We do not know if Afghanistan will return to being a terrorist safe haven. Some argue that al-Qaeda never left, and that the Taliban have not moderated their stance on the group one iota. Others contend that after been driven from power for 20 years, the Taliban have an incentive to make sure that Afghanistan does not become a safe haven again.
But the most important factor is not what happens in Afghanistan, but the terrorist trajectory in Southeast Asia. For the past seven years, pro-Islamic State groups have been the most consistently lethal terrorist organizations in the region. JI has quietly let them absorb the body-blows of the region’s security forces, who have been far more proactive with the Islamic State, far more willing to cooperate with regional partners, and armed with far greater legal powers and authorities. Pro-Islamic State groups, especially in Indonesia, are significantly weakened.
And Jemaah Islamiyah is waiting to pick up the pieces. It certainly has the financial resources to do so. They are stronger than they have been in years, as the state gave them ample space to regroup, run their madrassas, mosques, businesses, and charities.

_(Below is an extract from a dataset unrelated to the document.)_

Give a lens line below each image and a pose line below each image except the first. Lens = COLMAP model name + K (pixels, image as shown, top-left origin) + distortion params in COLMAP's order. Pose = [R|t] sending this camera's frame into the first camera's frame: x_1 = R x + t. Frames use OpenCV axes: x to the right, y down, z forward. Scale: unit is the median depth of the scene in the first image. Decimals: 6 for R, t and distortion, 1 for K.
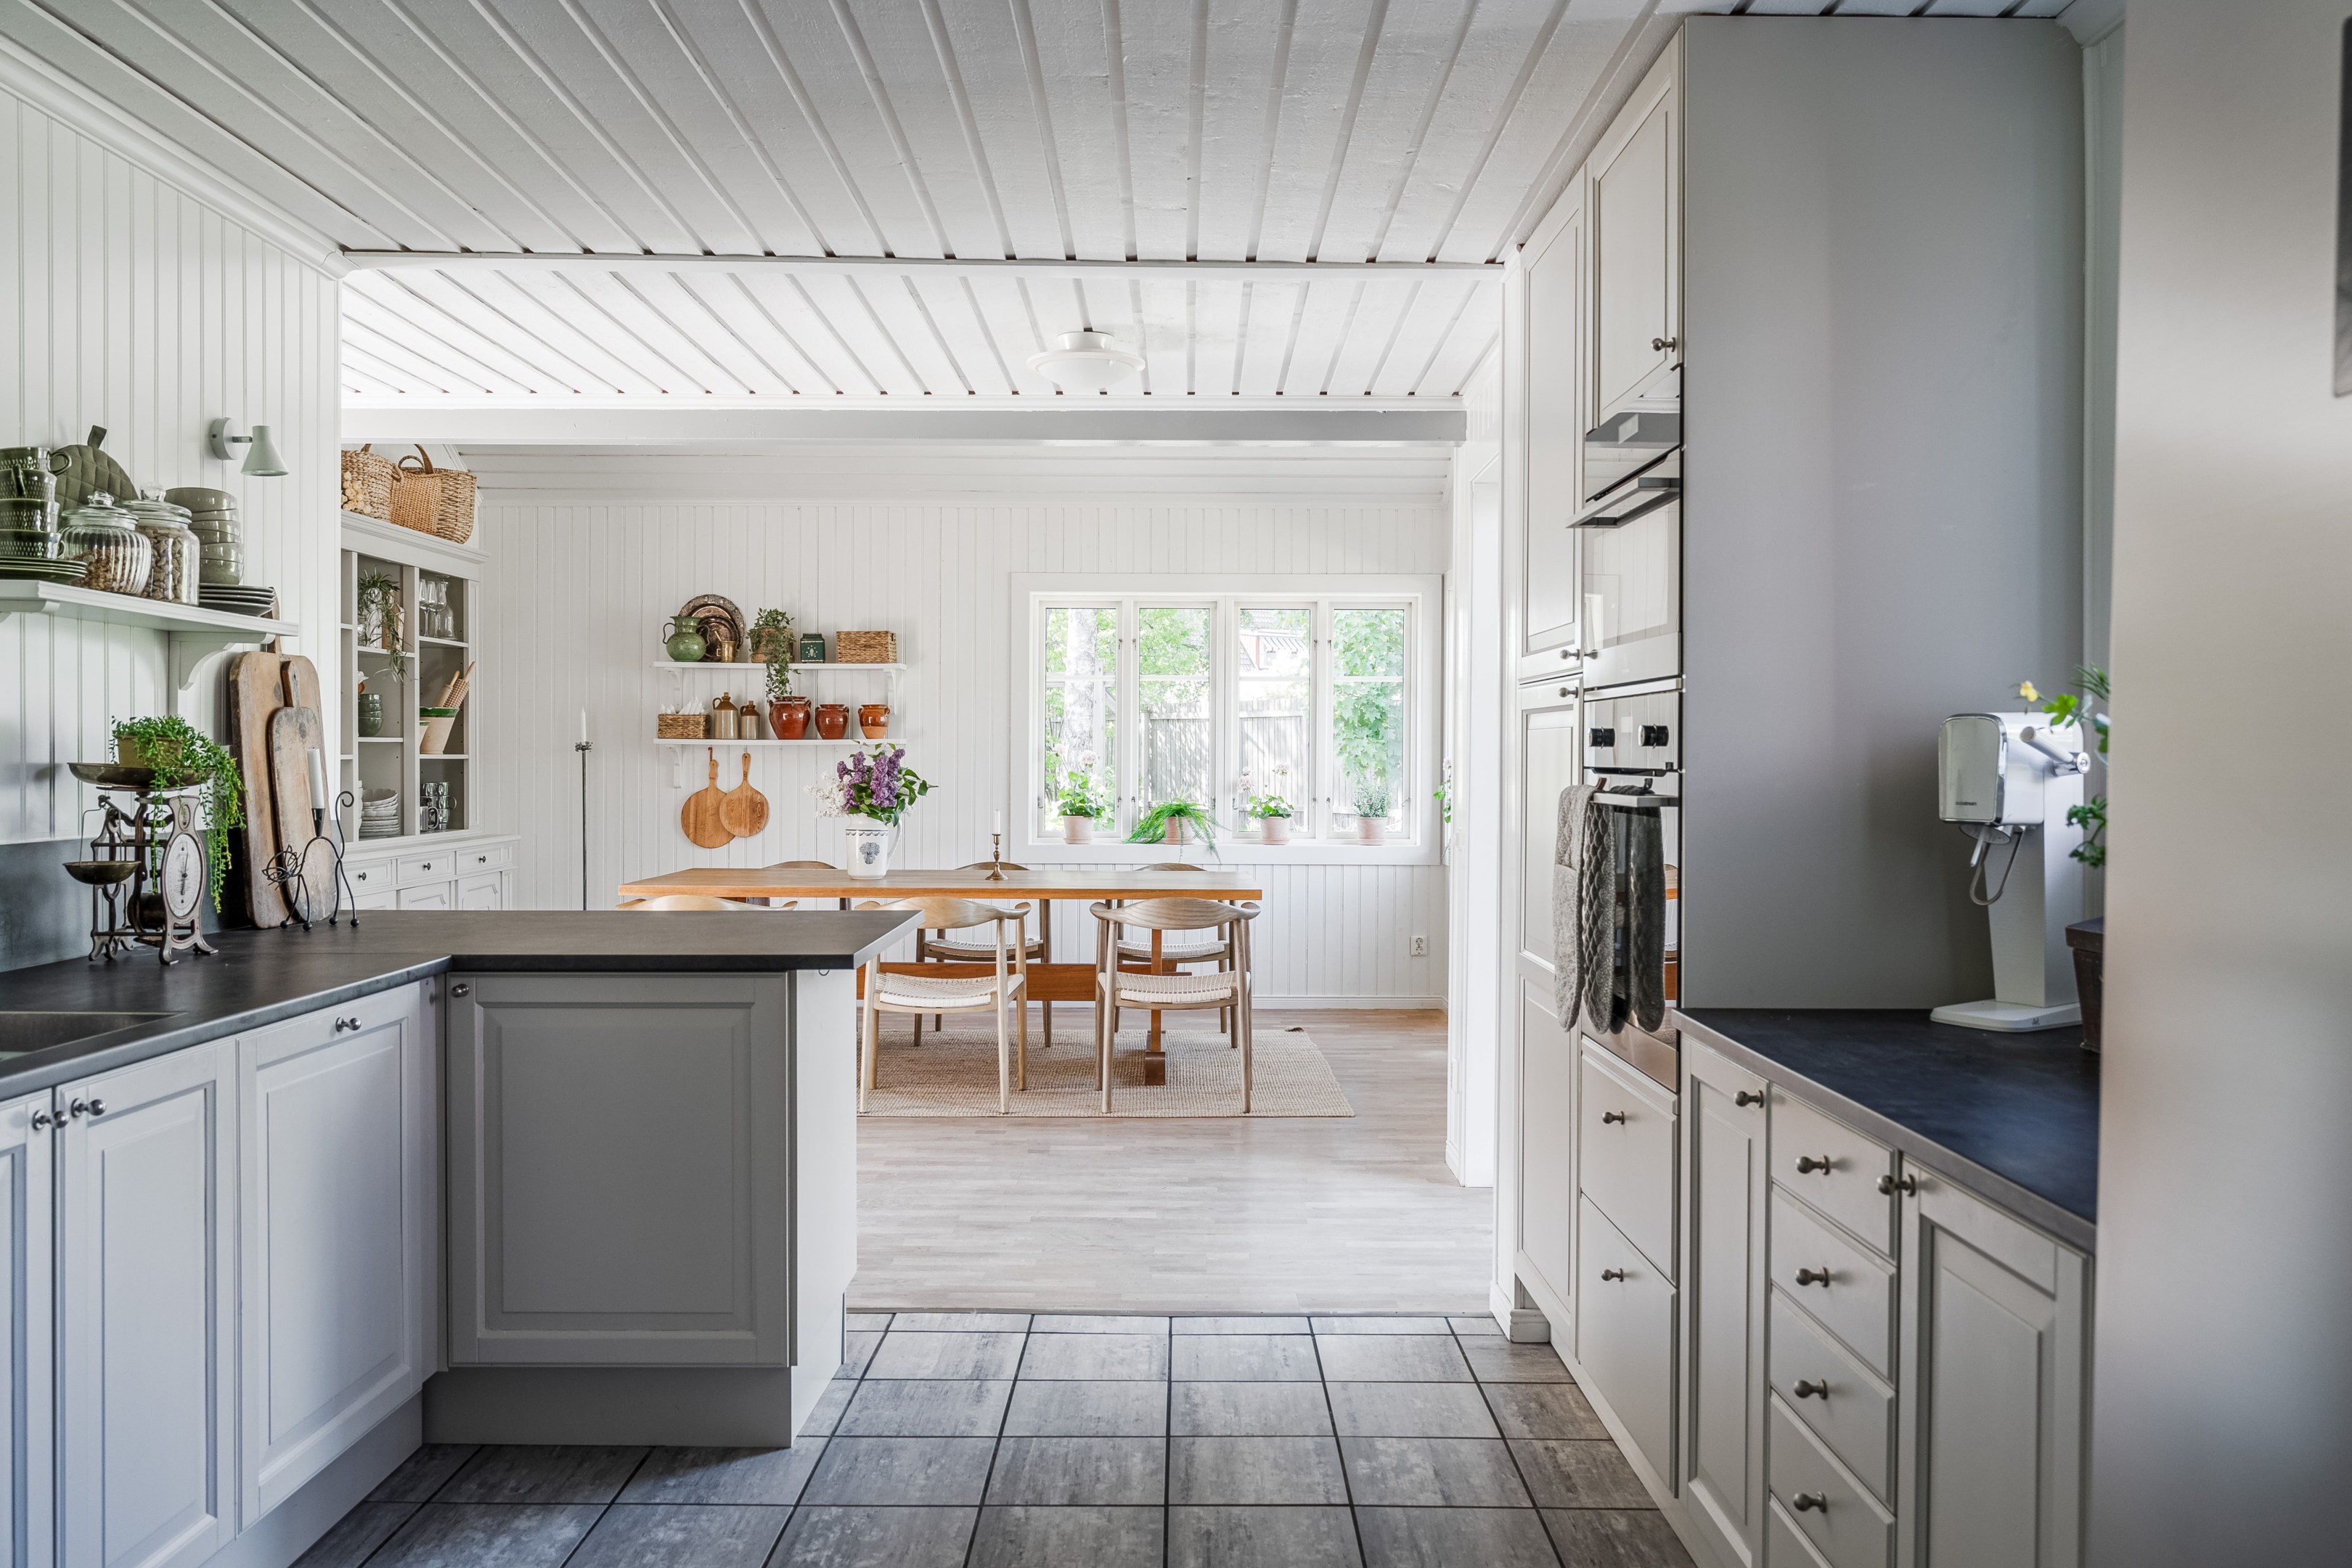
lens RADIAL K [[1894.4, 0, 1179.3], [0, 1894.4, 785.6], [0, 0, 1]] dist [0.000669, -0.001809]
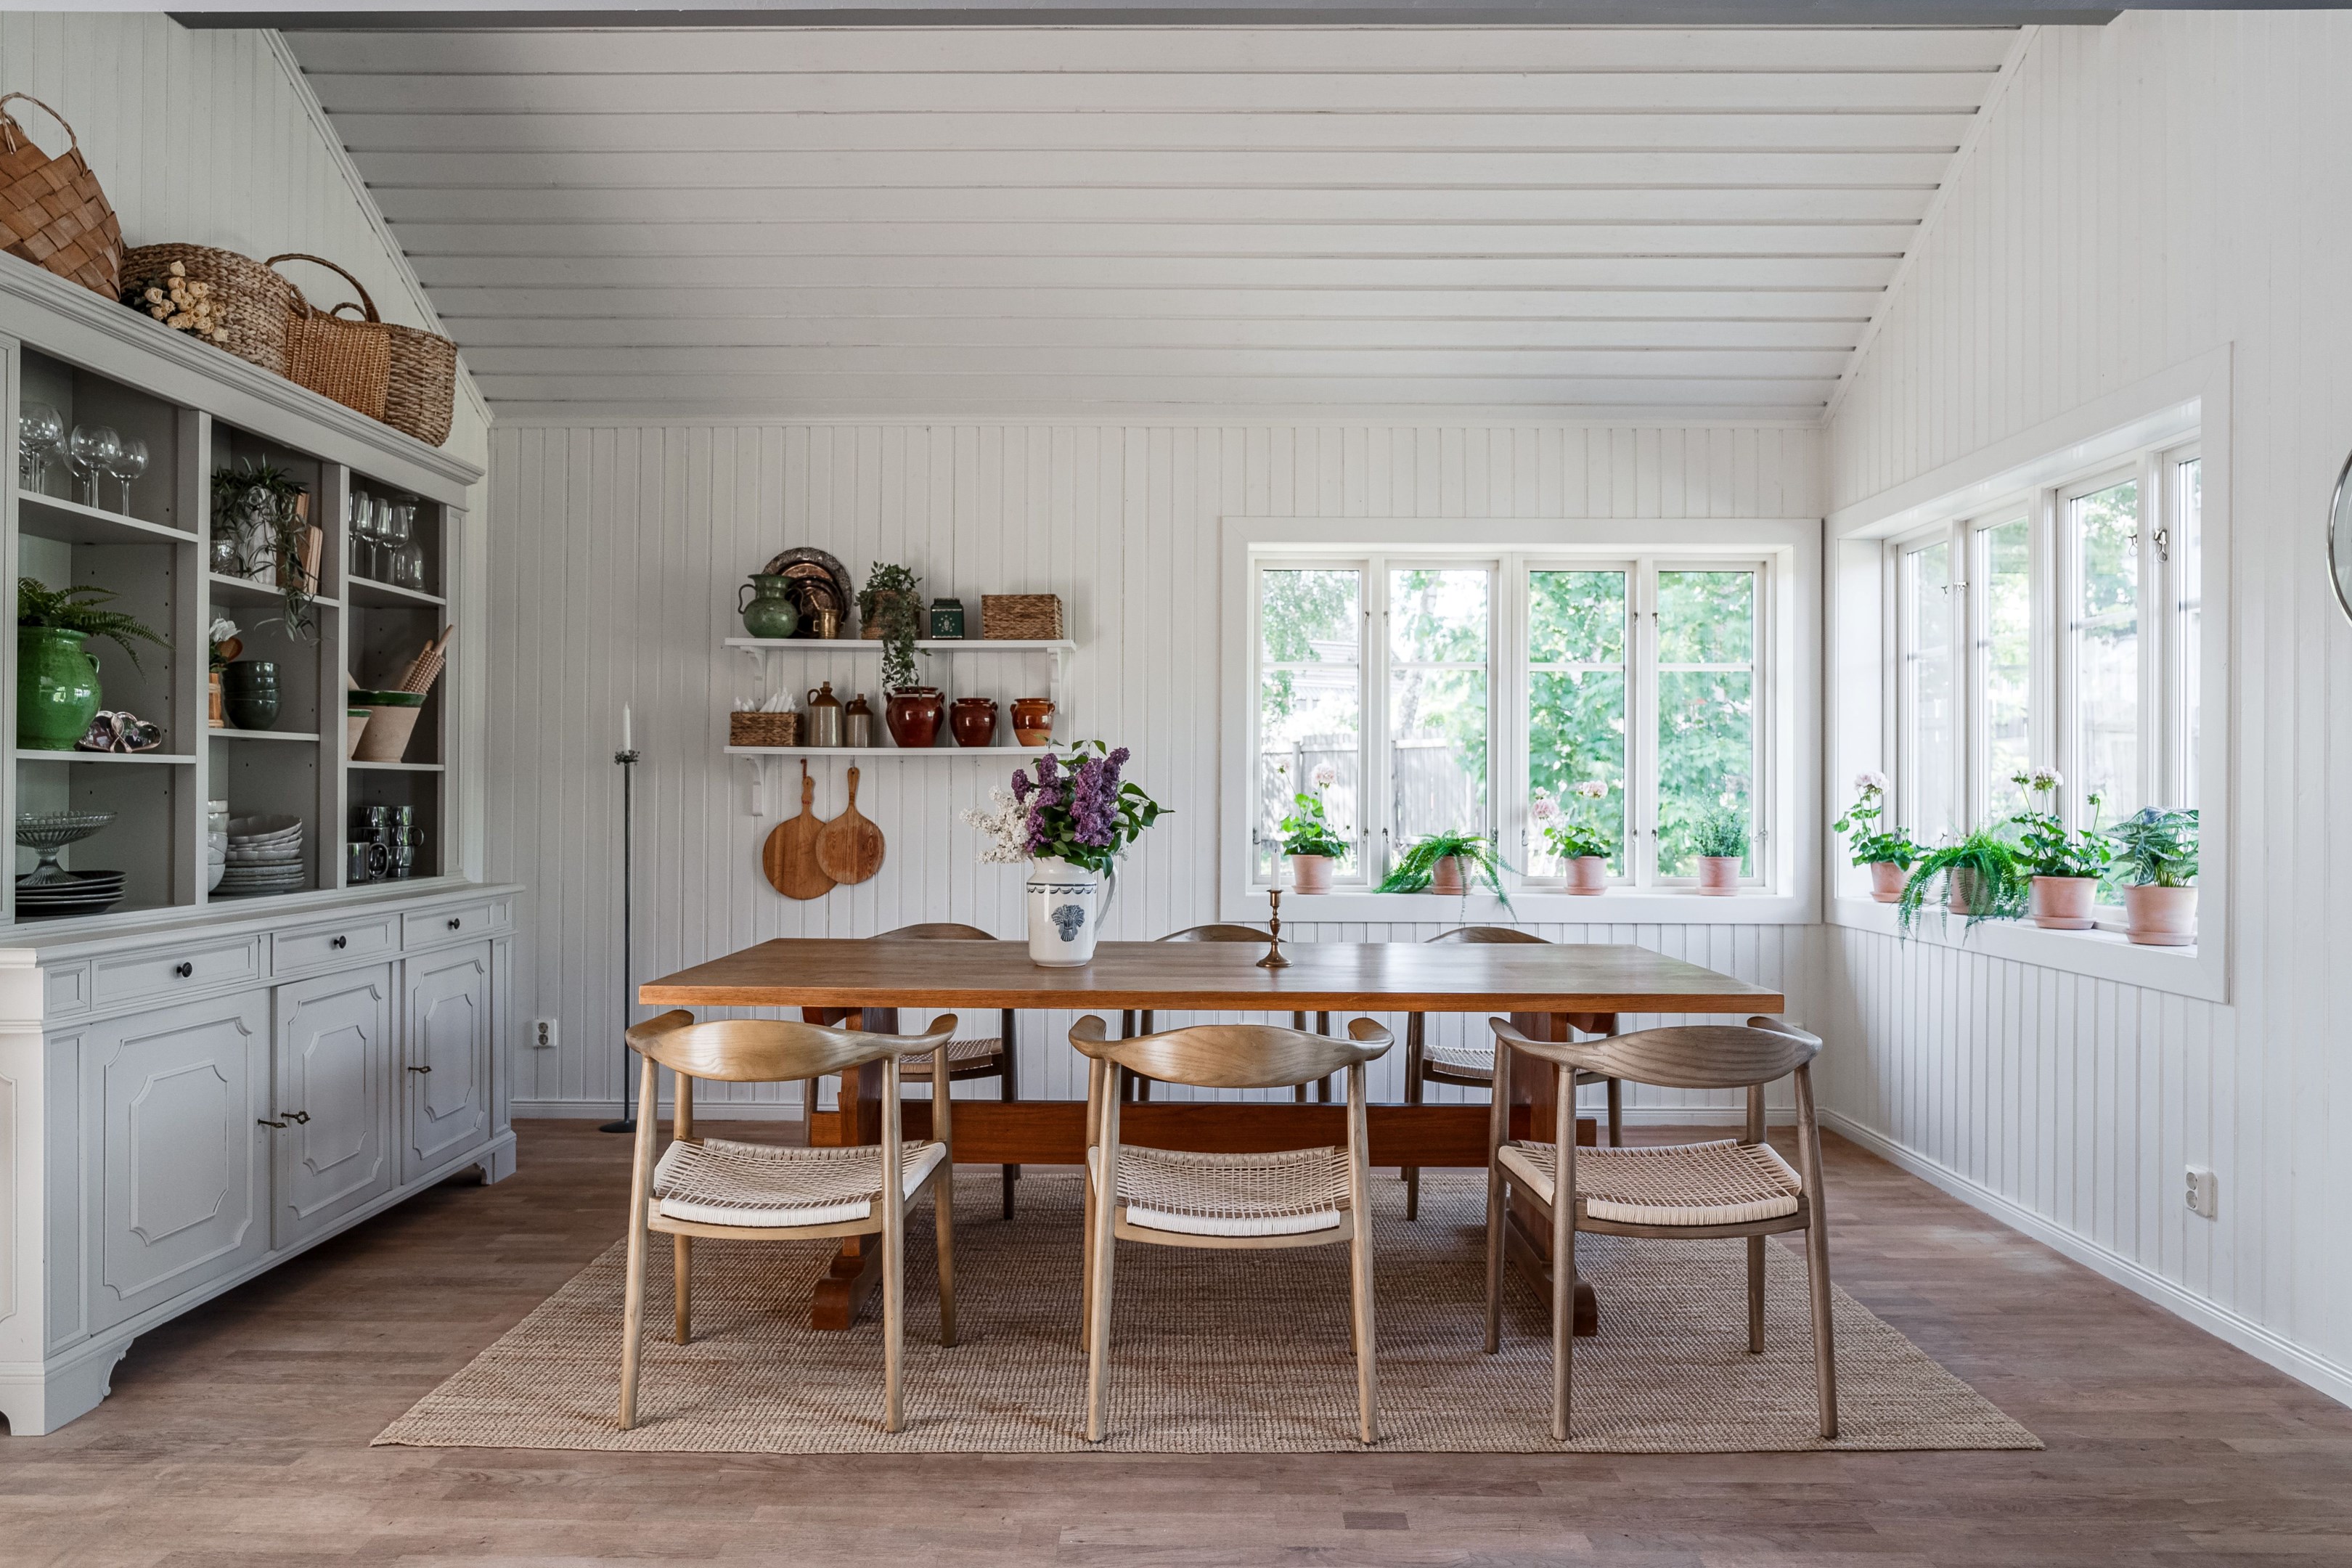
lens RADIAL K [[1626.4, 0, 1176.7], [0, 1626.4, 785.2], [0, 0, 1]] dist [-0.010508, 0.002743]
pose [[0.999869, 0.000446, -0.016195, -0.097942], [-0.000771, 0.999798, -0.020078, 0.002067], [0.016182, 0.020088, 0.999667, 0.393528]]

Jemaah Islamiyah never renounced violence, waiting patiently for the appropriate time to resume terrorist operations. And unlike in parts of South Asia and the Middle East, things are much more fluid in Southeast Asia. Groups and individuals can move between groups without consequence.
What is very telling is that by July 2021, Indonesian security forces had already arrested over 30 members of Jemaah Islamiyah.

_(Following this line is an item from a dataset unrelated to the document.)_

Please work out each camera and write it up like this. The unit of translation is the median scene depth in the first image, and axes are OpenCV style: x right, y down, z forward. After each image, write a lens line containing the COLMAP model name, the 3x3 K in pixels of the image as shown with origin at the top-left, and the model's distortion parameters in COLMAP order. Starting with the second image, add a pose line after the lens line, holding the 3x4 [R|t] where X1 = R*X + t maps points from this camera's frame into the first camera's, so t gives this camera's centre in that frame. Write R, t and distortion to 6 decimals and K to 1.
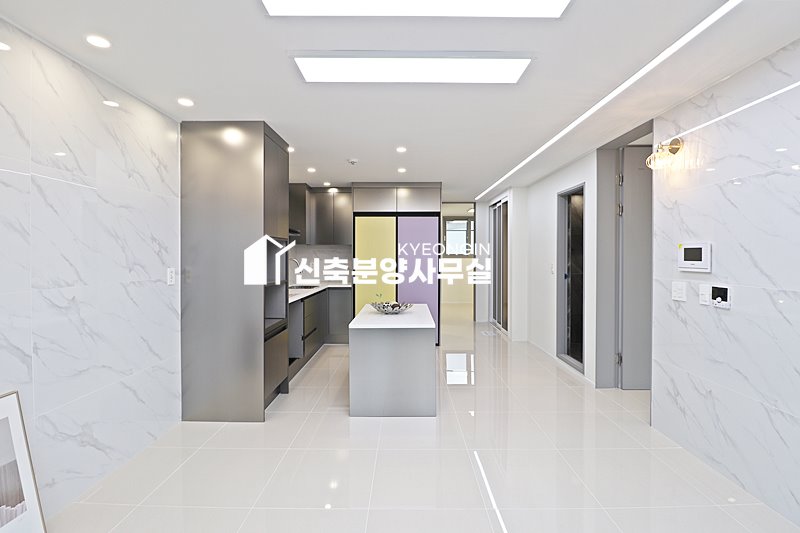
lens RADIAL K [[373.1, 0, 402.9], [0, 373.1, 259.3], [0, 0, 1]] dist [-0.000982, -0.010939]
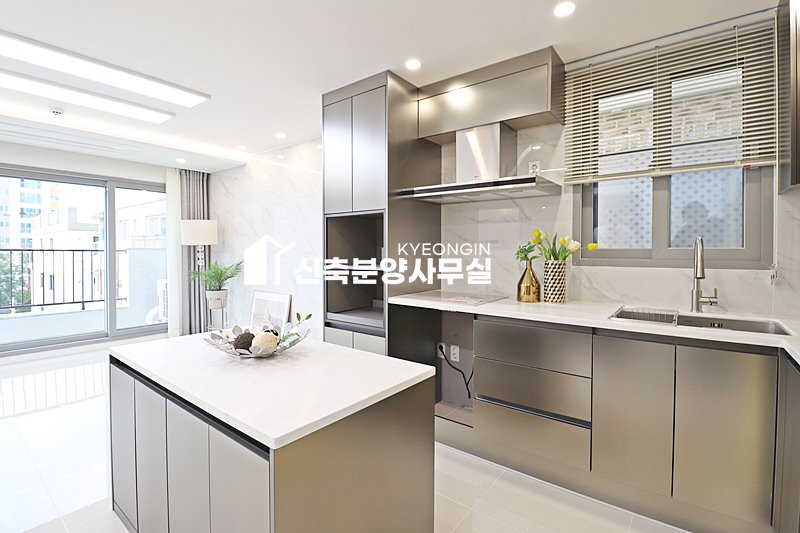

And of course, things in Iraq and Syria remain far from settled. Though the Islamic State has suffered reversals, it is far from a defeated force. They too, could regroup, one again drawing support from Southeast Asia.
Arguably the greatest impact on regional security from the fall of Afghanistan will simply be a greater questioning of American reliability and commitment as an ally and security partner. The damage has been done, and this plays into the hands of Chinese propagandists who revel in sowing seeds of doubt regarding U.S. reliability.
Zachary Abuza is a professor at the National War College in Washington and an adjunct at Georgetown University. The views expressed here are his own and do not reflect the position of the U.S. Department of Defense, the National War College, Georgetown University or BenarNews.